Bert
Bert

Reputation: 83

Regular expression to match and extract two version number patterns

I am trying to write a regular expression that will match the version number from a configuration file. I am trying to match and extract the version number from the two following numbering patterns

1) <version>2.343</version>
2) <version>2.343.2</version>

Such that a result is returned of either

1) 2.343
2) 2.343.2

My current solution- looks like either one of these two awk commands with the regex pattern to match both cases individually. But there must be a solution that covers both cases?

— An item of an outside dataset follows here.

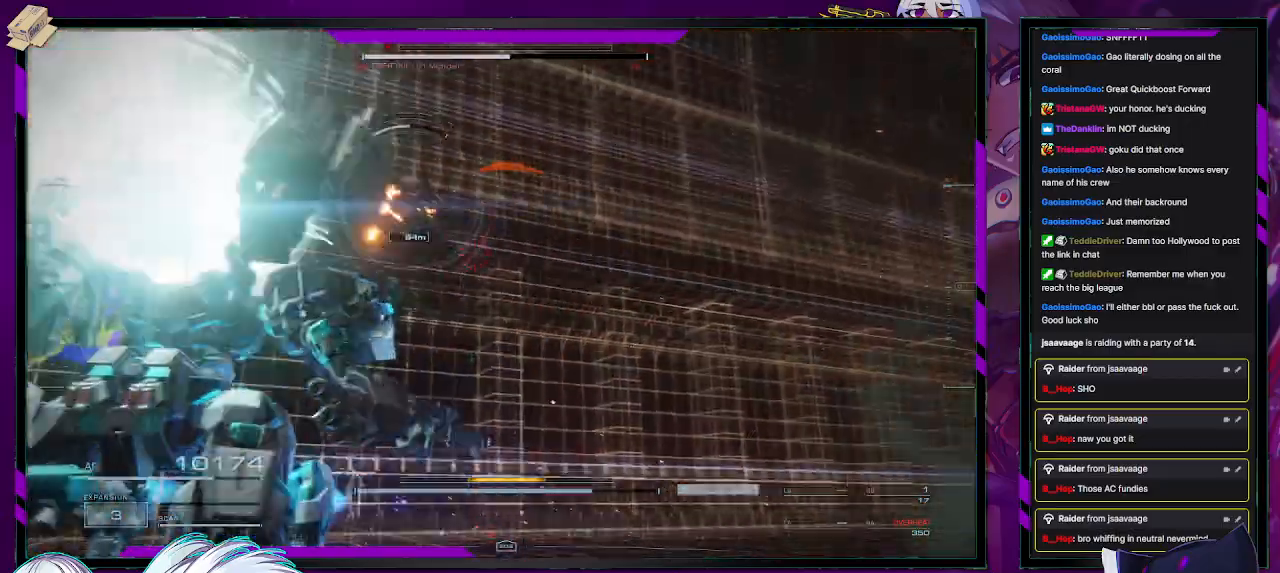
{"buttons": ["R2"], "left_stick": "down", "right_stick": "center", "events": [[117, "L1", "up"], [283, "R3", "down"], [417, "R3", "up"], [483, "right_stick", "center"]]}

awk 'match($0, /[0-9][.][0-9][0-9][0-9]/) {print substr($0, RSTART, RLENGTH) }' config.xml
awk 'match($0, /[0-9][.][0-9][0-9][0-9].[0-9]/) {print substr($0, RSTART, RLENGTH) }' config.xml

Upvotes: 7

Views: 424

Answers (6)

Renaud Pacalet
Renaud Pacalet

Reputation: 29025

Here is another awk solution (tested with GNU and BSD awk) that tries to match exactly the two numbering patterns shown in the OP (<version>N.NNN</version> and <version>N.NNN.N</version> where N is any digit). It assumes that <version>...</version> tags are properly balanced, do not appear in comments, strings... and do not span over multiple lines. If several version numbers appear on the same line they are all printed.

awk -F '</?version>' '{
  for(i=1; i<=NF/2; i++)
    if($(2*i) ~ /^[0-9]\.[0-9]{3}(\.[0-9])?$/) print $(2*i)
}' config.xml

If the components of version numbers can have any number of digits (minimum 1) just relax the regular expression: /^[0-9]+(\.[0-9]+){1,2}$/. And if there can be any number of components (minimum 1) relax a bit more: /^[0-9]+(\.[0-9]+)*$/ (or /^[0-9]+(\.[0-9]+)+$/ for at least 2 components).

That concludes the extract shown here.